The word viruses might not sound new to you, neither will the word malware sound foreign. If you’ve been existing on the planet ever since smartphones became a thing you must have known that these two words don’t sound pretty at all. They are your smartphone’s worst enemies.
Malware programs meaning malicious software programs can show up in different forms, such as adware which will cluster your smartphone with ads that you didn’t bargain for, bots which will work like an army of robots deployed to cause havoc inside your phone, Trojan horses, Viruses, and worms. No matter the forms they show up in, they are bound to make using your phone a terrible experience for you.
In this post I want to bring to your notice the two deadliest malwares that are going to be a threat to smartphones this year. I will also use one or two final paragraphs to show you how to avoid getting infected.
You might have experienced the malware that will come into your phone and all they do is slow down your phone, make your phone press itself or even log on play store, download an app, install the app and start using it. There are so many funny characters to different malware but this two are way more than that.
Imagine this scenario; imagine you are talking with your closest friend and he is sitting just in front of you. You kept your phone in front of you and the both of you were discussing something very important that you wouldn’t want a third ear to hear. If your phone has been infected with any of this two malware, and no recording device lying around anywhere, your network is off. Your phone can still record your conversation, take your pictures and send to a third party.
You will be asking, how possible? That’s insane wizardry, right?
The mishap that might cost you so many things, even your life can be possible if your phone has been infected with “dolphin Attack” or “ghost control.”
These two malware programs can grab the opportunities presented by the idleness of your smartphone. It will make use of the microphone, camera, internet, and keypad even when your smartphone is in offline mode.
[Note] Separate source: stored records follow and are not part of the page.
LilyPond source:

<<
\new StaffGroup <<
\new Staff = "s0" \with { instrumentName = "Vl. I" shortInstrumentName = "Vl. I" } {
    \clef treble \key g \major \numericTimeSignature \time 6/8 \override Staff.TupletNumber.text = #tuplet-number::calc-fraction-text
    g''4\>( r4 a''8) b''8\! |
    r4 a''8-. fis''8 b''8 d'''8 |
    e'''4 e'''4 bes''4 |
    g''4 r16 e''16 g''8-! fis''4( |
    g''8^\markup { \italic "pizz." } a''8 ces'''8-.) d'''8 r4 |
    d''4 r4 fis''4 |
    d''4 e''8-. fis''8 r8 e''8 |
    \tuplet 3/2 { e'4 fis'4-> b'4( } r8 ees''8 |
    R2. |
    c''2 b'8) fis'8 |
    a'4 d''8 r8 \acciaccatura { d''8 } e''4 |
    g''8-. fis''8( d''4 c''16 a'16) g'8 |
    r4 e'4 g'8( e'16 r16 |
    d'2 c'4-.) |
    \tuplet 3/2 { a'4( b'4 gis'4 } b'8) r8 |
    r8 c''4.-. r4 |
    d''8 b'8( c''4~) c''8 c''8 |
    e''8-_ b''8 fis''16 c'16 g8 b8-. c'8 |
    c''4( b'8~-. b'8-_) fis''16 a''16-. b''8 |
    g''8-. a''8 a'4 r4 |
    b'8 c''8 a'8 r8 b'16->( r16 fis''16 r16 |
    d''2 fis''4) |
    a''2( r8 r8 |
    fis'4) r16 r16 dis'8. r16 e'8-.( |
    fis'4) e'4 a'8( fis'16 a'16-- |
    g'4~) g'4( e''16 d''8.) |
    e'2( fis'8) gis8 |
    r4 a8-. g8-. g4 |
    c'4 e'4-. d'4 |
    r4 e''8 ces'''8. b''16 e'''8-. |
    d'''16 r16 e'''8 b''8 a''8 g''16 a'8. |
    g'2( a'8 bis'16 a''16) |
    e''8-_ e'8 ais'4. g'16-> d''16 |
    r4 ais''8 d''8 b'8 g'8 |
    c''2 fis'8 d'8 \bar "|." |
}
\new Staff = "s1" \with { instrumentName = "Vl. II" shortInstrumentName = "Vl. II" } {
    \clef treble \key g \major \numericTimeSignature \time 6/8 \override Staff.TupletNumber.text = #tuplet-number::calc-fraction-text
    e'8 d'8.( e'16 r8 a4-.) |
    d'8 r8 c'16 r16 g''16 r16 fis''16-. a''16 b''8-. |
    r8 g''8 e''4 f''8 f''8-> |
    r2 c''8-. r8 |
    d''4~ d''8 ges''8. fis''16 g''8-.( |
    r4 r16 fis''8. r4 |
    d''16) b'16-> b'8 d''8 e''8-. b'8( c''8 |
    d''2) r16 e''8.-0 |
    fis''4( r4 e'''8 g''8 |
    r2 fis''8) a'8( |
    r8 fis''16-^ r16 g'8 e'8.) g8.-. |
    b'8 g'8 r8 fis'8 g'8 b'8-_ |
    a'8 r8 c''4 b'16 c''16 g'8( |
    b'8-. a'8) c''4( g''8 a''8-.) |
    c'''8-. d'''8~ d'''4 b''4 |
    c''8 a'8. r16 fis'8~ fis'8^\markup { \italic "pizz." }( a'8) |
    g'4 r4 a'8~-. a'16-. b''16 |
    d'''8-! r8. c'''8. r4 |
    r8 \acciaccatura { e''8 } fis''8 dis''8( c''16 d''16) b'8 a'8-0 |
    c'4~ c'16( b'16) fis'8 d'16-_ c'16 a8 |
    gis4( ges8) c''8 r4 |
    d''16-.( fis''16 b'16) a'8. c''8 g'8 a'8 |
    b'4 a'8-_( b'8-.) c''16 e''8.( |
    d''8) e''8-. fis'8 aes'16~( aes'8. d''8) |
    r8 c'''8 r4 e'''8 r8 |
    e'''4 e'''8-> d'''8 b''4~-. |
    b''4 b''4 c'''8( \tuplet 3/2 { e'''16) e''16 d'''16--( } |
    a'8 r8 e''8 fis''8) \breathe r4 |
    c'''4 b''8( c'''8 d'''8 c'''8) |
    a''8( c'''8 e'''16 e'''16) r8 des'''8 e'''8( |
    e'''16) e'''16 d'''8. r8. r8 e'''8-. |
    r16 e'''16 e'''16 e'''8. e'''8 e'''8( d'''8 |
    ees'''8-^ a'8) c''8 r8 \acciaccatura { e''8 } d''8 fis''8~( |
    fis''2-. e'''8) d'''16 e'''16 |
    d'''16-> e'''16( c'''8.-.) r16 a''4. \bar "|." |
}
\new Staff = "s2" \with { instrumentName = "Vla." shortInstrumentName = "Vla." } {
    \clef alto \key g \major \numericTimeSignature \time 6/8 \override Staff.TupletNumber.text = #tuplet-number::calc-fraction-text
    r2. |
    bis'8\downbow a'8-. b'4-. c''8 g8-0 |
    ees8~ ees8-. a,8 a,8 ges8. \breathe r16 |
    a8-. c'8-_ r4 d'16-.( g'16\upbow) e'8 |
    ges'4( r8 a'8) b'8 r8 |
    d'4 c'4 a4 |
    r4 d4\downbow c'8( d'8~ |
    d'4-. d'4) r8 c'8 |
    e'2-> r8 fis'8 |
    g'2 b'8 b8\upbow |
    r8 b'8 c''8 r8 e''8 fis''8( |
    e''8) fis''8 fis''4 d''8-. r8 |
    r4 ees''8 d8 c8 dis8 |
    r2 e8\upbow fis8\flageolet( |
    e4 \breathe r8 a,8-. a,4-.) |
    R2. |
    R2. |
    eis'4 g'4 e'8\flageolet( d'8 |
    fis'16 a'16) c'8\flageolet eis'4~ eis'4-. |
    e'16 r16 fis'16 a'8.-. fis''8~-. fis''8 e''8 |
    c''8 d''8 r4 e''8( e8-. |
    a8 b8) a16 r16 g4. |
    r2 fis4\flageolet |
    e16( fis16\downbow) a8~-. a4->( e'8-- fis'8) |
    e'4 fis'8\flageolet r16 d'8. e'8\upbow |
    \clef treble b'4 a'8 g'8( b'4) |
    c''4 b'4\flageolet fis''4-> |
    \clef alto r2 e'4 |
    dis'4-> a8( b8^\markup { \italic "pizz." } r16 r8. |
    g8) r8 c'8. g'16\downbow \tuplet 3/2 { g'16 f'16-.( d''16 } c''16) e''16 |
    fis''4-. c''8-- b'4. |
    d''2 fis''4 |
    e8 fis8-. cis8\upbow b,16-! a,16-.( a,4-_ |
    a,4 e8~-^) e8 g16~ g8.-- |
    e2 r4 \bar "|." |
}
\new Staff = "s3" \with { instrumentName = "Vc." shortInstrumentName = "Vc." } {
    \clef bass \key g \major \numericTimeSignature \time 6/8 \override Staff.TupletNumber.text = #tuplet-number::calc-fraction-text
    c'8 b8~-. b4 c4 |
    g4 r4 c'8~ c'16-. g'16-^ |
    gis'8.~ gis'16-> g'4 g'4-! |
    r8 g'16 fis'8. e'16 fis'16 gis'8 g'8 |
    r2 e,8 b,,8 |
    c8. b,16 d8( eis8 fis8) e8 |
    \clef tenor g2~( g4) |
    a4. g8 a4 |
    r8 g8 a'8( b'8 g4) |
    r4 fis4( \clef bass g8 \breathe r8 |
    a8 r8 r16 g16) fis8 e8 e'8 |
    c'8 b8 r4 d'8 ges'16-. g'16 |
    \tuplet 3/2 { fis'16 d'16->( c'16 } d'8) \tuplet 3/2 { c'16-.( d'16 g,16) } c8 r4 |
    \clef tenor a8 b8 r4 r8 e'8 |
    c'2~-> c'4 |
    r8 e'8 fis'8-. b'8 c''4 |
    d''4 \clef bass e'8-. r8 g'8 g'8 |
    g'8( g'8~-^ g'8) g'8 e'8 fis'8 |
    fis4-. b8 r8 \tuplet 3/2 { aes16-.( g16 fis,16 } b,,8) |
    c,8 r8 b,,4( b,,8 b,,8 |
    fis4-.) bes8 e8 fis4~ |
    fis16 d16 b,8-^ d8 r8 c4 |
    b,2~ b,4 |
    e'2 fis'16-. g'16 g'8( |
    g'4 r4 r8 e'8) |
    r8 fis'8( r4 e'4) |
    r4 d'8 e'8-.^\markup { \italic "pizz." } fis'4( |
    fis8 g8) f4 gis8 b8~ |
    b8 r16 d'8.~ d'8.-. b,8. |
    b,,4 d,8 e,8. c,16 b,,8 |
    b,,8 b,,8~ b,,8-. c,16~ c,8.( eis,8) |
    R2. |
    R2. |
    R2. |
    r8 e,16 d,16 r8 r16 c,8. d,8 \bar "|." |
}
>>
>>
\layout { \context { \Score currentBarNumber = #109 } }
Hackers can make dolphin attack possible by using your smartphone’s digital assistant like SIRI and Google assistant. According to thehackernews, the technique works by feeding the AI assistant commands in ultrasonic frequencies, which are too high for human ears to pick up but are perfectly audible to the microphone on your smart device. With this, hackers can silently whisper commands into your smartphone’s ears(microphone) to command SIRI, Alexa or Google assistant, forcing them to open malicious websites and even your car, doors and control other smart IOT stuff connected to your phone.
You can’t hear the ultrasonic sounds used by the hackers to hijack your phone because, according to research, your ear can only hear 20kHz while the microphone on your device detects signals above 20kHz frequency.
With dolphin attack, the hacker can show off some hackery on your smartphone which includes;
Spying, Visiting malicious websites, Injecting fake information (send fake text or emails),
How to prevent attack?
The best solution so far to this attack lies on the shoulders of smartphone manufacturers who have been advised to program their phones to ignore ultrasonic sounds coming with above 20kHz frequency.
On your part, the only thing you can do is to turn off your digital assistant whenever you feel you are vulnerable or at high risk to be targeted, pending when you get an official patch on your phone.
Ghost control –
That leaves us with the second malware, the ghost control. According to a research by analysis.net, about 2.5 million smartphones are under ghost control in Europe and America. It does the same thing Dolphin attack will do by taking control of your smartphone’s camera and microphone.
It will most times take selfie shots and shot videos without your notice and forward it to the hacker who is behind the attack. That will be a lot of privacy being left out on the bare internet space.
Ghost control is a RAT (remote access Trojan). It hijacks your device functionality, steals information and can be used to perform ransomware attacks where the hackers lock your device up, holding it hostage and requesting a ransom in form of bitcoin payment before they can open it up again.
On a smartphone, the malware masquerades itself as a legitimate or popular app, when you download. Its base64-decodes a string from the resource file and writes it down. This string written down is the malicious Android Application package.
After installation, the wrapper APK will launch a service that will let the main malicious APK run in the background and cause havoc to your smartphone.
To prevent this one is quite easier than Dolphin, just be mindful of the type of apps you download and where you download them from.